(THE TASK) Could you give back exactly the lines below from the one with "7. **싱글톤**을 사용하여 데이터 관리" through the one with "the build folder", without a single picture?

(RECORDS SHOWN)

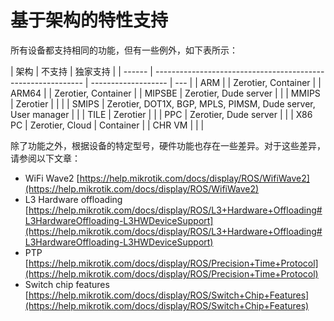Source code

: # 基于架构的特性支持

所有设备都支持相同的功能，但有一些例外，如下表所示：

| 架构   | 不支持                                                       | 独家支持            |
| ------ | ------------------------------------------------------------ | ------------------- | --- |
| ARM    |                                                              | Zerotier, Container |
| ARM64  |                                                              | Zerotier, Container |
| MIPSBE | Zerotier, Dude server                                        |                     |
| MMIPS  | Zerotier                                                     |                     |     |
| SMIPS  | Zerotier, DOT1X, BGP, MPLS, PIMSM, Dude server, User manager |                     |
| TILE   | Zerotier                                                     |                     |
| PPC    | Zerotier, Dude server                                        |                     |
| X86 PC | Zerotier, Cloud                                              | Container           |
| CHR VM |                                                              |                     |

除了功能之外，根据设备的特定型号，硬件功能也存在一些差异。对于这些差异，请参阅以下文章：

- WiFi Wave2 [https://help.mikrotik.com/docs/display/ROS/WifiWave2](https://help.mikrotik.com/docs/display/ROS/WifiWave2)
- L3 Hardware offloading [https://help.mikrotik.com/docs/display/ROS/L3+Hardware+Offloading#L3HardwareOffloading-L3HWDeviceSupport](https://help.mikrotik.com/docs/display/ROS/L3+Hardware+Offloading#L3HardwareOffloading-L3HWDeviceSupport)
- PTP [https://help.mikrotik.com/docs/display/ROS/Precision+Time+Protocol](https://help.mikrotik.com/docs/display/ROS/Precision+Time+Protocol)
- Switch chip features [https://help.mikrotik.com/docs/display/ROS/Switch+Chip+Features](https://help.mikrotik.com/docs/display/ROS/Switch+Chip+Features)
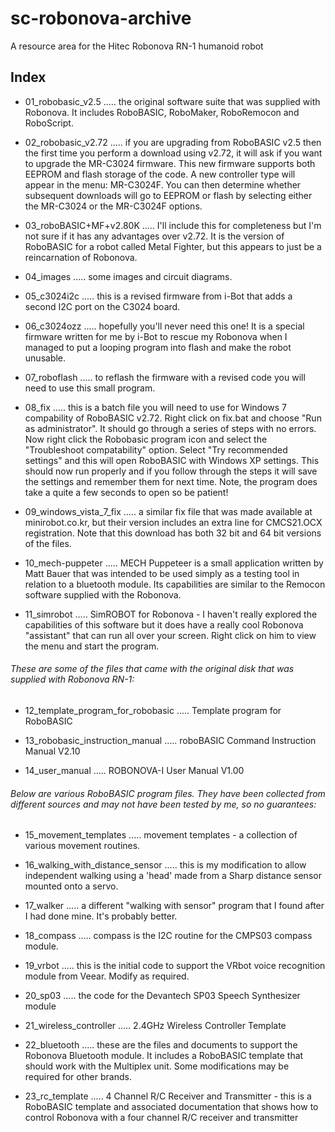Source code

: # sc-robonova-archive
A resource area for the Hitec Robonova RN-1 humanoid robot


## Index

 - 01_robobasic_v2.5 ..... the original software suite that was supplied with Robonova. It includes RoboBASIC, RoboMaker, RoboRemocon and RoboScript.

 - 02_robobasic_v2.72 ..... if you are upgrading from RoboBASIC v2.5 then the first time you perform a download using v2.72, it will ask if you want to upgrade the MR-C3024 firmware. This new firmware supports both EEPROM and flash storage of the code. A new controller type will appear in the menu: MR-C3024F. You can then determine whether subsequent downloads will go to EEPROM or flash by selecting either the MR-C3024 or the MR-C3024F options.

 - 03_roboBASIC+MF+v2.80K ..... I'll include this for completeness but I'm not sure if it has any advantages over v2.72. It is the version of RoboBASIC for a robot called Metal Fighter, but this appears to just be a reincarnation of Robonova.

 - 04_images ..... some images and circuit diagrams.

 - 05_c3024i2c ..... this is a revised firmware from i-Bot that adds a second I2C port on the C3024 board. 

 - 06_c3024ozz ..... hopefully you'll never need this one! It is a special firmware written for me by i-Bot to rescue my Robonova when I managed to put a looping program into flash and make the robot unusable.

 - 07_roboflash ..... to reflash the firmware with a revised code you will need to use this small program.

 - 08_fix ..... this is a batch file you will need to use for Windows 7 compability of RoboBASIC v2.72. Right click on fix.bat and choose "Run as administrator". It should go through a series of steps with no errors. Now right click the Robobasic program icon and select the "Troubleshoot compatability" option. Select "Try recommended settings" and this will open RoboBASIC with Windows XP settings. This should now run properly and if you follow through the steps it will save the settings and remember them for next time. Note, the program does take a quite a few seconds to open so be patient! 

 - 09_windows_vista_7_fix ..... a similar fix file that was made available at minirobot.co.kr, but their version includes an extra line for CMCS21.OCX registration. Note that this download has both 32 bit and 64 bit versions of the files.

 - 10_mech-puppeter ..... MECH Puppeteer is a small application written by Matt Bauer that was intended to be used simply as a testing tool in relation to a bluetooth module. Its capabilities are similar to the Remocon software supplied with the Robonova.

 - 11_simrobot ..... SimROBOT for Robonova - I haven't really explored the capabilities of this software but it does have a really cool Robonova "assistant" that can run all over your screen. Right click on him to view the menu and start the program.

###### These are some of the files that came with the original disk that was supplied with Robonova RN-1:

 - 12_template_program_for_robobasic ..... Template program for RoboBASIC

 - 13_robobasic_instruction_manual ..... roboBASIC Command Instruction Manual V2.10

 - 14_user_manual ..... ROBONOVA-I User Manual V1.00

###### Below are various RoboBASIC program files. They have been collected from different sources and may not have been tested by me, so no guarantees:

 - 15_movement_templates ..... movement templates - a collection of various movement routines.

 - 16_walking_with_distance_sensor ..... this is my modification to allow independent walking using a 'head' made from a Sharp distance sensor mounted onto a servo.

 - 17_walker ..... a different "walking with sensor" program that I found after I had done mine. It's probably better.

 - 18_compass ..... compass is the I2C routine for the CMPS03 compass module.

 - 19_vrbot ..... this is the initial code to support the VRbot voice recognition module from Veear. Modify as required.

 - 20_sp03 ..... the code for the Devantech SP03 Speech Synthesizer module

 - 21_wireless_controller ..... 2.4GHz Wireless Controller Template

 - 22_bluetooth ..... these are the files and documents to support the Robonova Bluetooth module. It includes a RoboBASIC template that should work with the Multiplex unit. Some modifications may be required for other brands.

 - 23_rc_template ..... 4 Channel R/C Receiver and Transmitter - this is a RoboBASIC template and associated documentation that shows how to control Robonova with a four channel R/C receiver and transmitter

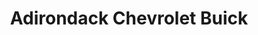 ---
title: "Adirondack Chevrolet Buick"
url: /elizabethtown/adirondack-chevrolet-buick/
shop: car
---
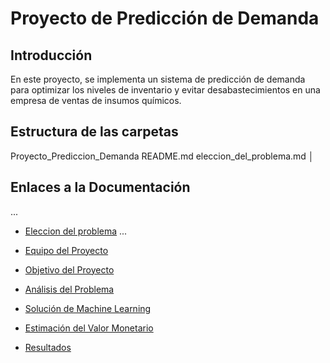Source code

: # Proyecto de Predicción de Demanda

## Introducción
En este proyecto, se implementa un sistema de predicción de demanda para optimizar los niveles de inventario y evitar desabastecimientos en una empresa de ventas de insumos químicos.

## Estructura de las carpetas
Proyecto_Prediccion_Demanda
 README.md
 eleccion_del_problema.md
│  



## Enlaces a la Documentación
...
- [Eleccion del problema](./Documentacion/eleccion_del_problema.md)
...





- [Equipo del Proyecto](./Equipo.md)
- [Objetivo del Proyecto](./Objetivo.md)
- [Análisis del Problema](./Analisis_Problema.md)
- [Solución de Machine Learning](./Solucion_Machine_Learning.md)
- [Estimación del Valor Monetario](./Estimacion_Valor_Monetario.md)
- [Resultados](./Resultados.md)


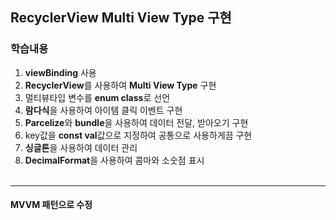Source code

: ## RecyclerView Multi View Type 구현
### 학습내용
1. **viewBinding** 사용
2. **RecyclerView**를 사용하여  **Multi View Type** 구현
3. 멀티뷰타입 변수를 **enum class**로 선언
4. **람다식**을 사용하여 아이템 클릭 이벤트 구현
5. **Parcelize**와 **bundle**을 사용하여 데이터 전달, 받아오기 구현
6. key값을 **const val**값으로 지정하여 공통으로 사용하게끔 구현
7. **싱글톤**을 사용하여 데이터 관리
8. **DecimalFormat**을 사용하여 콤마와 소숫점 표시 </br></br>

---
#### MVVM 패턴으로 수정
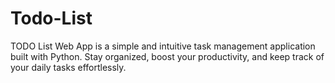 # Todo-List
TODO List Web App is a simple and intuitive task management application built with Python. Stay organized, boost your productivity, and keep track of your daily tasks effortlessly.
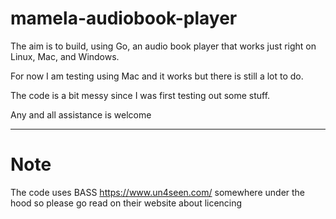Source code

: # mamela-audiobook-player
The aim is to build, using Go, an audio book player that works just right on Linux, Mac, and Windows.

For now I am testing using Mac and it works but there is still a lot to do.

The code is a bit messy since I was first testing out some stuff.

Any and all assistance is welcome

-------------------------------------------
# Note
The code uses BASS https://www.un4seen.com/ somewhere under the hood so please go read on their
website about licencing

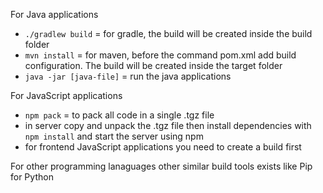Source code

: For Java applications

- `./gradlew build` = for gradle, the build will be created inside the build folder
- `mvn install` = for maven, before the command pom.xml add build configuration. The build will be created inside the target folder
- `java -jar [java-file]` = run the java applications

For JavaScript applications

- `npm pack` = to pack all code in a single .tgz file
- in server copy and unpack the .tgz file then install dependencies with `npm install` and start the server using npm
- for frontend JavaScript applications you need to create a build first

For other programming lanaguages other similar build tools exists like Pip for Python
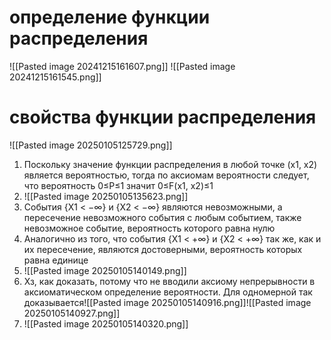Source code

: # определение функции распределения
![[Pasted image 20241215161607.png]]
![[Pasted image 20241215161545.png]]

# свойства функции распределения 
![[Pasted image 20250105125729.png]]
1. Поскольку значение функции распределения в любой точке (x1, x2) является вероятностью, тогда по аксиомам вероятности следует, что вероятность  0≤P≤1 значит 0≤F(x1, x2)≤1 
2. ![[Pasted image 20250105135623.png]]
3. События {X1 < −∞} и {X2 < −∞} являются невозможными, а пересечение невозможного события с любым событием, также невозможное событие, вероятность которого равна нулю
4. Аналогично из того, что события {X1 < +∞} и {X2 < +∞} так же, как и их пересечение, являются достоверными, вероятность которых равна единице
5. ![[Pasted image 20250105140149.png]]
6. Хз, как доказать, потому что не вводили аксиому непрерывности в аксиоматическом определение вероятности. Для одномерной так доказывается![[Pasted image 20250105140916.png]]![[Pasted image 20250105140927.png]] 
7. ![[Pasted image 20250105140320.png]]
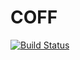 # COFF

[![Build Status](https://travis-ci.org/loladiro/COFF.jl.svg?branch=master)](https://travis-ci.org/loladiro/COFF.jl)
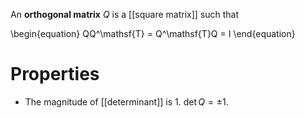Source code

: An **orthogonal matrix** $Q$ is a [[square matrix]] such that

\begin{equation}
QQ^\mathsf{T} = Q^\mathsf{T}Q = I
\end{equation}

# Properties

* The magnitude of [[determinant]] is 1. $\det Q = \pm 1$.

(SOLUTION TO THIS PROBLEM)
7. **싱글톤**을 사용하여 데이터 관리
8. **DecimalFormat**을 사용하여 콤마와 소숫점 표시 </br></br>

---
#### MVVM 패턴으로 수정
 # Todo-List
TODO List Web App is a simple and intuitive task management application built with Python. Stay organized, boost your productivity, and keep track of your daily tasks effortlessly.
Source code

: # mamela-audiobook-player
The aim is to build, using Go, an audio book player that works just right on Linux, Mac, and Windows.

For now I am testing using Mac and it works but there is still a lot to do.

The code is a bit messy since I was first testing out some stuff.

Any and all assistance is welcome

-------------------------------------------
# Note
The code uses BASS https://www.un4seen.com/ somewhere under the hood so please go read on their
website about licencing

Source code

: For Java applications

- `./gradlew build` = for gradle, the build will be created inside the build folder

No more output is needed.